Но виднее всего поэт в выборе слова. Давно уже Самойловым сказано: «И ветер необыкновенней, //Когда он ветер, а не ветр». Встречая у него же такую строку — «И парного тумана душистое млеко...»,— невольно думаешь, не есть ли те давние слова о ветре предупреждение самому себе против излишней поэтичности. От него же, однако, слышишь и другое:
Поэзия пусть отстает
От просторечья —
И не на день, и не на год —
На полстолетья.
(«Поэзия пусть отстает...»)
И, невзирая на эти предупреждения, Самойлов пользуется и разговорным и высоким поэтическим словом. Не только пользуется, но ставит рядом. Вот почти мальчик, но уже фронтовик, оказавшийся в отпуске, объясняется в любви случайно встреченной женщине, и поэт говорит: «Его несло. Она внимала...» Есть ли расчет на комически снижающий, пародийный эффект от сближения этих далеких слов?

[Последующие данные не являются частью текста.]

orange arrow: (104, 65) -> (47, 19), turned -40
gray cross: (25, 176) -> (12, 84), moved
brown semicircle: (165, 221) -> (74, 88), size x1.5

Естественно предположить, что в такого рода странном сближении пострадает поэтическое слово, в него ударит пародийный разряд, сбивая ложную красивость. Но ложной красивости нет, поэтому нет и ожидаемого снижения. Если и родится разряд, то не пародийный, а иронический, ударяющий в просторечное слово и в героя, к которому относится. Когда у Самойлова жизненная проза сталкивается с поэзией, то побеждает поэзия, но не отстраняя от себя обыденного, а вовлекая его в свою орбиту.
Особенно заманчиво проследить, наметить путь от первоначального впечатления, ставшего поводом, к сложившемуся образу, за которым развертывается повествование. У Д. Самойлова в цикле стихов «Пярнуские элегии» об эстонском городе Пярну, где живет поэт, есть маленький фрагмент:
И жалко всех и вся. И жалко
Закушенного полушалка,
Когда одна, вдоль дюн, бегом —
Душа — несчастная гречанка...
А перед ней взлетает чайка.
И больше никого кругом.
(«И жалко всех и вся. И жалко...»)
Одно из лучших небольших стихотворений. В нем много самойловского: и в интонации с ее длящейся мелодией и неожиданными обрывами, и в сострадании... Только откуда душа-гречанка на прибалтийском побережье? Конечно, греческий миф о душе, о Психее, но здесь несколько неожиданный в сочетании с полушалком, хотя поэзия Самойлова и привычна к таким странным сближениям в слове и в образе. Однако буквально через две страницы, когда начинаешь читать (в сборнике «Весть») «Сон о Ганнибале», о жене-гречанке, с которой поселился в том же Пярну-Пернове Арап Петра Великого, о ее трагической судьбе, находишь дополнительные объяснения. Понимаешь, что это была не просто, как в классической поэзии прошлого века, мифологическая отсылка, а параллель живая, историческая.